Mapping magnetic phase diagram in two-dimensional CrSBr using nonlinear optics (Part I)

Magnetism in two-dimension (2D) can exhibit significantly different properties from its counterpart in three-dimension. Nontrivial magnetic textures can emerge in 2D due to the reduced dimensionality and the modified magnetic anisotropy and exchange pathways.
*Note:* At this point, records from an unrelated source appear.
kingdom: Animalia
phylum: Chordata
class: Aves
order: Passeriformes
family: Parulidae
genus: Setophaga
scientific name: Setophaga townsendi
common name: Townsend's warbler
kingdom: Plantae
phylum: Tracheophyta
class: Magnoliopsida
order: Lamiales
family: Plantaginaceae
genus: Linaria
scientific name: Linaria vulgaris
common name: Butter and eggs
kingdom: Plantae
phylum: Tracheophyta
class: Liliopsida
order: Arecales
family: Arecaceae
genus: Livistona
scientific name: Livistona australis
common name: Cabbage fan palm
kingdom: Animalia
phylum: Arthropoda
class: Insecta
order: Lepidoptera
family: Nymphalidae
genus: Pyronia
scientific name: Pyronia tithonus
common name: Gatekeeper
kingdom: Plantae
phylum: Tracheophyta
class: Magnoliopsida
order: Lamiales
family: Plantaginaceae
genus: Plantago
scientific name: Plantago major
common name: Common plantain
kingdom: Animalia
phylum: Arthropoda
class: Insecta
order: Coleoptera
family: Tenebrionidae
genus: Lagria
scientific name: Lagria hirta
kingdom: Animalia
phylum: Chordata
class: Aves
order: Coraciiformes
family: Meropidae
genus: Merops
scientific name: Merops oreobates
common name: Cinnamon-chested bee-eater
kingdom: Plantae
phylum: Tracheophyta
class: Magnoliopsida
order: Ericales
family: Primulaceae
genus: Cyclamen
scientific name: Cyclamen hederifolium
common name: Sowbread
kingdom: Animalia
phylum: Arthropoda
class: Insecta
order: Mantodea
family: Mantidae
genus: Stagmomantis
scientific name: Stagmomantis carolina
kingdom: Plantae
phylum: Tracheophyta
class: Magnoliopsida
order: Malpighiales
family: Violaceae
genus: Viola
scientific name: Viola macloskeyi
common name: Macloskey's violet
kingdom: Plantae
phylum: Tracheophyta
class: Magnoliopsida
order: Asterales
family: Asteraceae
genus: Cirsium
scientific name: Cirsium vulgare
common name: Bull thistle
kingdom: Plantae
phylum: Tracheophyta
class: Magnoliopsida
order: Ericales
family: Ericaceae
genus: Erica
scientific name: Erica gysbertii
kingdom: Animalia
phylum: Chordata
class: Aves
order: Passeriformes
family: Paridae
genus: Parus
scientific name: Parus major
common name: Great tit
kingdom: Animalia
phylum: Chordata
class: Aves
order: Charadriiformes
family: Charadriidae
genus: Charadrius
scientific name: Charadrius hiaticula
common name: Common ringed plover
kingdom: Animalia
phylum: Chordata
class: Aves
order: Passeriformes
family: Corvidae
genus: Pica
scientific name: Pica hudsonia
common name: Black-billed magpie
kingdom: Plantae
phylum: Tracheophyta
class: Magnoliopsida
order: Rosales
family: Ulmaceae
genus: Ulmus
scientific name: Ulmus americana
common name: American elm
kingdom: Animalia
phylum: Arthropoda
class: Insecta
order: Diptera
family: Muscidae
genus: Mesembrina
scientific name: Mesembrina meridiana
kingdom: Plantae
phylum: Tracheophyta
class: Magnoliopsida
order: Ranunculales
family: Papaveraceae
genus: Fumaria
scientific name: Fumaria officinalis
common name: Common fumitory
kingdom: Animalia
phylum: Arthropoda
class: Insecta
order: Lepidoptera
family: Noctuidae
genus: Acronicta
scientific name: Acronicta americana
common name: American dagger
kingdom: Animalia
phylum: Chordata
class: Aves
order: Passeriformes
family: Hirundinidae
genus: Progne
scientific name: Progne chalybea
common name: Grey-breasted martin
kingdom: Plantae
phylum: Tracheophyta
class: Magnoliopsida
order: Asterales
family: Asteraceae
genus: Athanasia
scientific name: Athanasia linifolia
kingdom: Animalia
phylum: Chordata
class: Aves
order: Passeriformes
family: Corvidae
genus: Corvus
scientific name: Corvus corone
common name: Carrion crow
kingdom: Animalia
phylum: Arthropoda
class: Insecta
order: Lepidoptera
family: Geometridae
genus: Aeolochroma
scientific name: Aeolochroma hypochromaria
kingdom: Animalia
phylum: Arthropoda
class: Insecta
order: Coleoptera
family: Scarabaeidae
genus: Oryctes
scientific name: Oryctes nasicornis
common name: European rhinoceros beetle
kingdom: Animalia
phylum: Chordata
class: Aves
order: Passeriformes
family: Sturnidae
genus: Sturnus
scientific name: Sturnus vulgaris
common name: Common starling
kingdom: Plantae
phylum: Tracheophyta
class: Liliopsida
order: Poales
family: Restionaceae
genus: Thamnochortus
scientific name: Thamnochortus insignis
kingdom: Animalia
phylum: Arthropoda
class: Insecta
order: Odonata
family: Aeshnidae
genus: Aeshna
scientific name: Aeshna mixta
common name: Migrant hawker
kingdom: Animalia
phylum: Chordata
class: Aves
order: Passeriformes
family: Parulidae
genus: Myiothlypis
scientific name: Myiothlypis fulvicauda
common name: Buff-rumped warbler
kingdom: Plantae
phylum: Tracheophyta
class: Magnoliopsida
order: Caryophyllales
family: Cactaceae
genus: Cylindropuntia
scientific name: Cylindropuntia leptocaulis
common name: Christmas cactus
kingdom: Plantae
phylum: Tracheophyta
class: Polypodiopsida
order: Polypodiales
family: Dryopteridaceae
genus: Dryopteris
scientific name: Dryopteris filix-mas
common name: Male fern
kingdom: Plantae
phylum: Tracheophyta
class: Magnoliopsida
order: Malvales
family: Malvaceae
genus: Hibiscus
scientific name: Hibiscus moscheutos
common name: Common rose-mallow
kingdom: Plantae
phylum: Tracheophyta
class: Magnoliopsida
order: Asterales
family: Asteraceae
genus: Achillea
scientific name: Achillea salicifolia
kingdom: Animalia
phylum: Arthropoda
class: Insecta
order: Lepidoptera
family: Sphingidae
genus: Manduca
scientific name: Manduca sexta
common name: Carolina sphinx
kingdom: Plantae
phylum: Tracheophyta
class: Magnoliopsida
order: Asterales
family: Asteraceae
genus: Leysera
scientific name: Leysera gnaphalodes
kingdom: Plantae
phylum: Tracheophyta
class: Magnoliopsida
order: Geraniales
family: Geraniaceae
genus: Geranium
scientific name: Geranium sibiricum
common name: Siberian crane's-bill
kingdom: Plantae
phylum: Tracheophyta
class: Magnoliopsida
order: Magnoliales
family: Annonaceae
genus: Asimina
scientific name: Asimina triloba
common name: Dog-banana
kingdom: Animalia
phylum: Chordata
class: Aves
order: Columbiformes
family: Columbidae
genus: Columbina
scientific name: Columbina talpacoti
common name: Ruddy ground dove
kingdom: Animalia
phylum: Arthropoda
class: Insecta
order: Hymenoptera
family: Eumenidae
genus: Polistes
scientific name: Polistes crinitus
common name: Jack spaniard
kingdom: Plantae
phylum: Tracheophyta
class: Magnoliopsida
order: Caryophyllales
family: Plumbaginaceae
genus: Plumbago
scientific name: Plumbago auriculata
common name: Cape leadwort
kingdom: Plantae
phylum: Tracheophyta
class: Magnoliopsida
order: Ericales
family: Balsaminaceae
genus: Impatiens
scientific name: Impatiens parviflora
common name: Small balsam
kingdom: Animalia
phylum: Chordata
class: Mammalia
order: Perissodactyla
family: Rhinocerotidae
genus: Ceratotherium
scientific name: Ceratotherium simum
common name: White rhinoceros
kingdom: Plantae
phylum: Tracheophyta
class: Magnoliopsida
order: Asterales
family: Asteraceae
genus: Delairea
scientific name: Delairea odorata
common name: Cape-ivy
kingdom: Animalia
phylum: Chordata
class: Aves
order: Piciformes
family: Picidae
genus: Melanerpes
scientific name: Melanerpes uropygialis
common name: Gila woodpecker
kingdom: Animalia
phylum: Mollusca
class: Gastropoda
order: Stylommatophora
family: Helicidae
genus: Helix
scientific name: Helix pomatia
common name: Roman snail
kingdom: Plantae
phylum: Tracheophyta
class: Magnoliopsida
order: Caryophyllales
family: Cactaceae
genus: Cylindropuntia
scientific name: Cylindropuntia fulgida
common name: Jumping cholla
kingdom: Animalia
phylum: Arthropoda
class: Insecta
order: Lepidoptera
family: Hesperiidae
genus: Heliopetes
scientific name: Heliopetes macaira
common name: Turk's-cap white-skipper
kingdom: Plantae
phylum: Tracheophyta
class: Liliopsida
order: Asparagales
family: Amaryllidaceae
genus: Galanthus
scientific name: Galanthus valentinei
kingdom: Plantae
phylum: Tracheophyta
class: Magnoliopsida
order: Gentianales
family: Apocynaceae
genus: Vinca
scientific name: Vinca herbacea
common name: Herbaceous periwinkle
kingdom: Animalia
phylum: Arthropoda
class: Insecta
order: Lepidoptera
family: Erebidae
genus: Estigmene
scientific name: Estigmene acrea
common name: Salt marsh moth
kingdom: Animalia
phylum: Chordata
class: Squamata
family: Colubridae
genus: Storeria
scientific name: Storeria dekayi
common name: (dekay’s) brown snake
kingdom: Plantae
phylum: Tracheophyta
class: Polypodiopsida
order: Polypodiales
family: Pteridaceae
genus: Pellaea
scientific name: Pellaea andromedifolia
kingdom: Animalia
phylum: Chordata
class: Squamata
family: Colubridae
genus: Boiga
In the van der Waals antiferromagnet (AFM) CrSBr, puzzled by the small spin wave gaps, i.e., ~ 30 GHz (corresponding to the thermal energy at T_mag ~1.5K), and the contrasting high magnetic onset temperatures, i.e., T_N,2L = 140 K in its thin layer form, we have performed second harmonic generation rotational anisotropy (SHG RA) measurements to track the symmetry changes of the magnetic phases as a function of temperature down to 80 K (60K below T_N,2L, but much higher than T_mag) and applied magnetic fields along three crystalline axis directions, in both monolayer and bilayer CrSBr. Our findings suggest nontrivial ground states beyond the reported in-plane ferromagnetism and A-type AFM for monolayer and bilayer CrSBr samples, respectively. These results further highlight the rich magnetic phase landscape in the 2D limit.